DRILLING

Woodside hoping to follow BHPP's Gulf success

With its share price trading below the $11 mark, accounting changes and write-offs resulting in a...

Two weeks ago, BHPP confirmed their Atlantis discovery as one of the biggest in the Gulf of Mexico. BHPB Petroleum chief executive Phil Aiken, said the Atlantis-6 appraisal well, drilled in an unexplored area of the Atlantis structure, was "probably the best well we've drilled in the Gulf of Mexico, and maybe the best ever in the region."

Coinciding with the new upside in the Atlantis field, the company also announced a revision of earlier reserves calculations from 575 million barrel to 635 million barrels of oil. This makes it the third largest field in the Gulf after BP's Thunder Horse and Shell's Mars field.

BHPP has committed about $US1 billion to commercialise the field, which would see production commence in the third quarter of 2006.

For BHPB, the results are confirmation its high-margin oil strategy, designed to find replacements for production from Bass Strait and the North West Shelf, is working.

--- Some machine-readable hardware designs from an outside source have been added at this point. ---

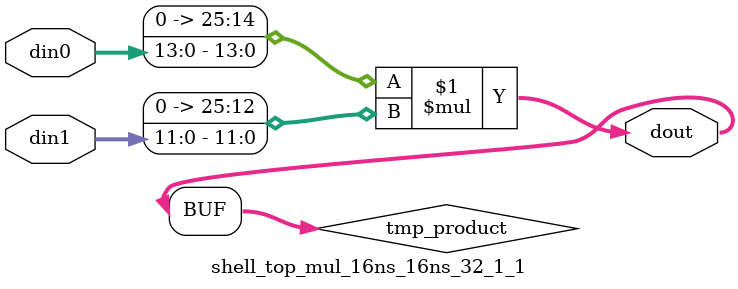
<source format=v>

`timescale 1 ns / 1 ps

  module shell_top_mul_16ns_16ns_32_1_1(din0, din1, dout);
parameter ID = 1;
parameter NUM_STAGE = 0;
parameter din0_WIDTH = 14;
parameter din1_WIDTH = 12;
parameter dout_WIDTH = 26;

input [din0_WIDTH - 1 : 0] din0; 
input [din1_WIDTH - 1 : 0] din1; 
output [dout_WIDTH - 1 : 0] dout;

wire signed [dout_WIDTH - 1 : 0] tmp_product;










assign tmp_product = $signed({1'b0, din0}) * $signed({1'b0, din1});











assign dout = tmp_product;







endmodule

</source>
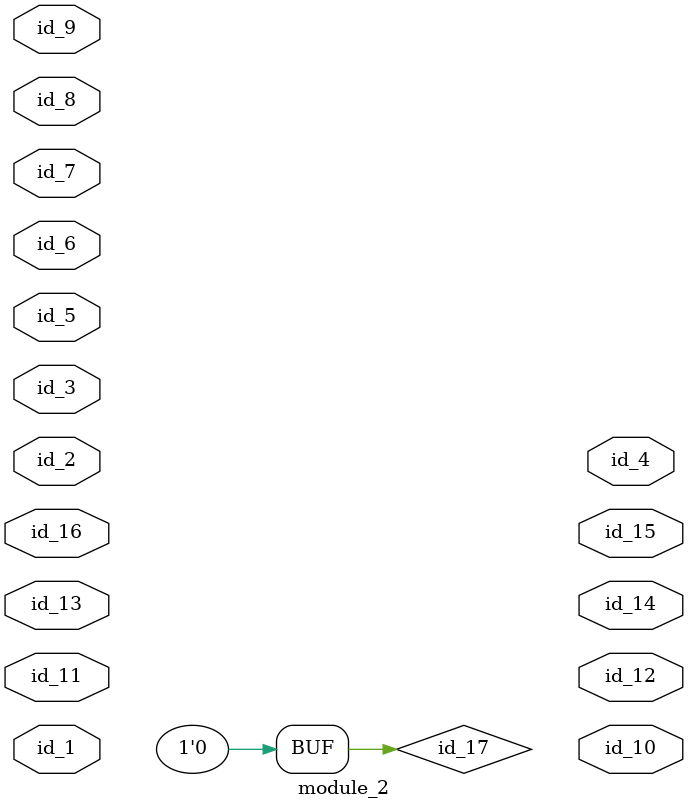
<source format=v>
module module_0;
  wire id_1;
endmodule
module module_1 #(
    parameter id_1 = 32'd57,
    parameter id_3 = 32'd53,
    parameter id_5 = 32'd75
) (
    _id_1,
    id_2,
    _id_3,
    id_4
);
  output wire id_4;
  inout wire _id_3;
  output wire id_2;
  input wire _id_1;
  wire _id_5;
  module_0 modCall_1 ();
  wire [1 : -1] id_6;
  wire [id_3 : -1] id_7;
  wire [id_5 : id_1] id_8;
endmodule
module module_2 (
    id_1,
    id_2,
    id_3,
    id_4,
    id_5,
    id_6,
    id_7,
    id_8,
    id_9,
    id_10,
    id_11,
    id_12,
    id_13,
    id_14,
    id_15,
    id_16
);
  inout wire id_16;
  module_0 modCall_1 ();
  output wire id_15;
  output wire id_14;
  inout wire id_13;
  output wire id_12;
  input wire id_11;
  output wire id_10;
  input wire id_9;
  inout wire id_8;
  inout wire id_7;
  inout wire id_6;
  inout wire id_5;
  output wire id_4;
  inout wire id_3;
  input wire id_2;
  inout wire id_1;
  wire id_17 = -1'd0;
endmodule

</source>
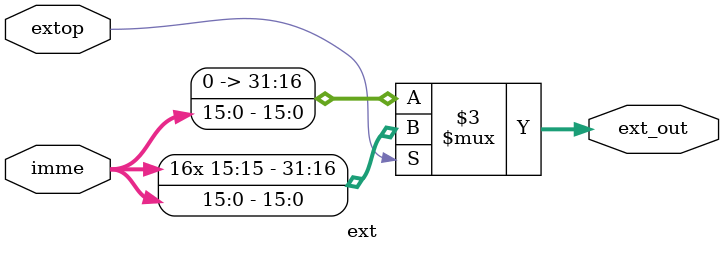
<source format=v>
`timescale 1ns / 1ps
module ext(
    input [15:0] imme,
    output reg [31:0] ext_out,
    input extop
    );
	 
	 always @(*) begin
		if(extop)
			ext_out = $signed(imme);
		else
			ext_out = imme;
	 end

endmodule

</source>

Bass Strait, the most profitable asset BHP has ever owned, is in terminal decline. Bass Strait once held proven oil and gas reserves of 6.5 billion barrels of oil equivalent, of which BHP owns a 50% share, but most of this has been produced.

From a peak daily production rate of about 520,000 barrels of oil a day in 1989, Bass Strait now produces less than 200,000 bpod, as production costs inch ever higher.

BHP's share of oil production in the Gulf is about 30,000 barrels of oil equivalent a day at present, but with the development of some Typhoon satellites such as Boris and Tiger and new production form Mad Dog and Atlantis, that could climb to 150,000 barrels a day or more.

As for Woodside, it is facing a fall in crude oil production due to the depleting Laminaria field in the Timor Sea and has planned to spend $365 million on new exploration this year on at least 18 wildcat wells, of which six will be drilled in the deep water regions of the Gulf of Mexico.

Woodside's GoM drilling this year has gotten off to a shaky start with the Voss Prospect exploratory well being plugged and abandoned on Keathly Canyon Block 511. However, the well did earn Woodside a 15% interest in the Voss Prospect with partners ConocoPhillips and Norsk Hydro.

Last month, Woodside Petroleum teamed up with US independent Pioneer Natural Resources Company to undertake a two-year, US$55 million joint exploration program for the shallow-water Texas Shelf region of the Gulf of Mexico.

Woodside will be hoping for some success from the JV's first wildcat, Roatan-1 exploratory well (OCSG-22193-1), located on the Brazos Area Block 490, which spudded last week targeting the Roatan prospect and will be drilled to a depth of 16,000 feet.